Thursday, August 14, 2014

How One "Sack Of Shit" Mortgage-Backed Security Came To Define The Financial Crisis

The history of SACO 2006-8, as told through court documents dating back more than six years, provides a view into how the mortgage-backed security industry was built up and spectacularly collapsed. For JPMorgan, it has become the mortgage-backed security from hell.


Last week, JPMorgan Chase's costly legal troubles took another step toward completion when trustees for 311 mortgage-backed securities sold by the bank or inherited through acquisitions prior to the financial crisis agreed to a $4.5 billion settlement. Another 14 got an extension to still consider the deal, while five trusts wholly rejected the settlement, leaving open the option for them to continue litigation against the bank. SACO 2006-8, created and marketed by Bear Stearns two years prior to its government-supported acquisition by JPMorgan in 2008, was one of the trusts that rejected the deal.


Th detailed history of this one trust's creation and sale, as told through court documents dating back to a lawsuit filed by the bond insurer Ambac six years ago, provides a view into how the mortgage-backed security industry was built up and spectacularly collapsed. And it may be one of the very few chances that the investors who bought these securities — and the insurance companies that guaranteed them — can find out what actually happened.


More importantly, it may be the only chance left for the public to get a granular view of what actually happened in the run-up to the financial crisis.



The Associated Press


The best way to understand the importance of SACO 2006-8 to both the inner workings of the mortgage-backed securities industry and JPMorgan is to start in the present and travel back to the past.
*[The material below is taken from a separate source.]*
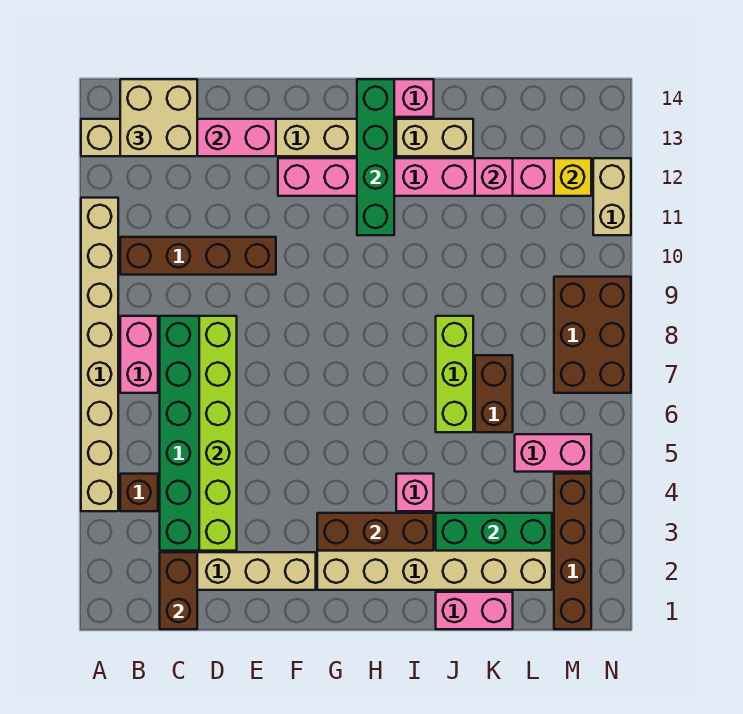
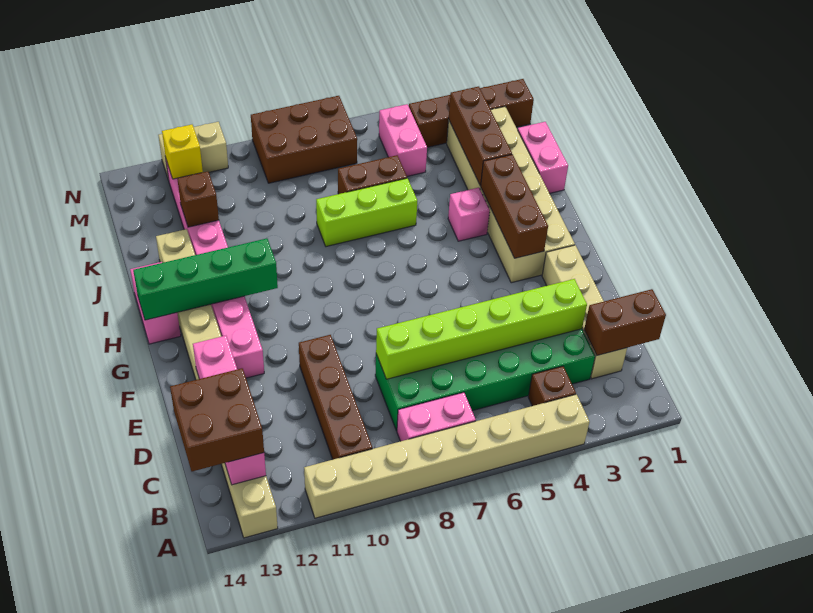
tan 2x2 brick [120,79,197,156] -> brown 2x2 brick [170,368,264,471]
green 1x3 brick [436,513,552,551] -> brown 1x3 brick [449,86,512,186]
pink 1x1 brick [475,158,513,196] -> brown 1x1 brick [177,172,219,227]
A large chunk of JPMorgan's more than $20 billion legal tab last year over the bank and its affiliates' practices in marketing and selling mortgage-backed securities before the financial crisis is owed to two settlements: one with the Department of Justice for $13 billion and the previously mentioned $4.5 billion deal. (The latter deal still requires approved by a judge, and if granted will finally remove the bulk of financial crisis-era legal liabilities from the bank.) The combined $17.5 billion cost of those two settlements, reached less than a week apart, nearly matched JPMorgan's net income of $17.9 billion last year.


The settlement included a statement of facts that JPMorgan agreed to — not a guilty plea — describing generally how its employees (and those of Bear Stearns and Washington Mutual) marketed mortgage-backed securities to investors even though some of the loans didn't comply with the loan underwriters' own guidelines for selling and securitizing them. The civil penalty of $2 billion only applied to what JPMorgan did before the crisis, not Bear Stearns or Washington Mutual, and released the bank from civil liability for claims arising from the securities included in the settlement.


"Without a doubt, the conduct uncovered in this investigation helped sow the seeds of the mortgage meltdown," Attorney General Eric Holder said when announcing the deal between the Justice Department, several states, and other regulatory agencies and JPMorgan, which ranks as the country's largest bank by assets.


JPMorgan's chairman and Chief Executive Officer Jamie Dimon described 2013 in a letter to investors as "the best of times [and] the worst of times," and said that the bank came through "scarred but strengthened — steadfast in our commitment to do the best we can."


Many of the same mortgage-backed securities covered by the Justice Department deal were also among those included in the $4.5 billion trustee settlement, SACO 2006-8 being one of them.


"We believe the acceptance by the Trustees of the overwhelming majority of the 330 trusts is a significant step toward finalizing the settlement," a JPMorgan spokesman said in a statement earlier this month. The spokesman declined further comment for this story.


SACO 2006-8 was one of many mortgage-backed securities pumped out by Bear Stearns during the housing and credit boom. Made up of almost 5,300 home equity lines of credit from California, Virginia, Florida, and Illinois acquired by a Bear subsidiary called EMC, the trust had a principal balance of $356 million. Its most senior notes, the "Class A Notes" that would get paid off first by the stream of home equity payments, got the highest possible ratings from Moody's and Standard & Poor's, and were buoyed by an insurance policy from the AAA-rated Wisconsin-based bond insurer Ambac that guaranteed payments on the senior debt.


Almost a third of the home equity lines came from American Home Mortgage Corporation, which would declare bankruptcy less than a year later — not coincidentally, the same year home equity origination would peak. By March 2008, Bear Stearns would be acquired by JPMorgan after its stock plummeted as clients and investors got nervous about its mortgage-backed securities holdings. Two years and a few months later, in November 2010, Ambac would file for bankruptcy.


But SACO 2006-8 continued to live. It would be quickly downgraded and, by the end of 2010, it had already experienced some $141 million worth of losses and had 41% of its loans go delinquent or charged off entirely.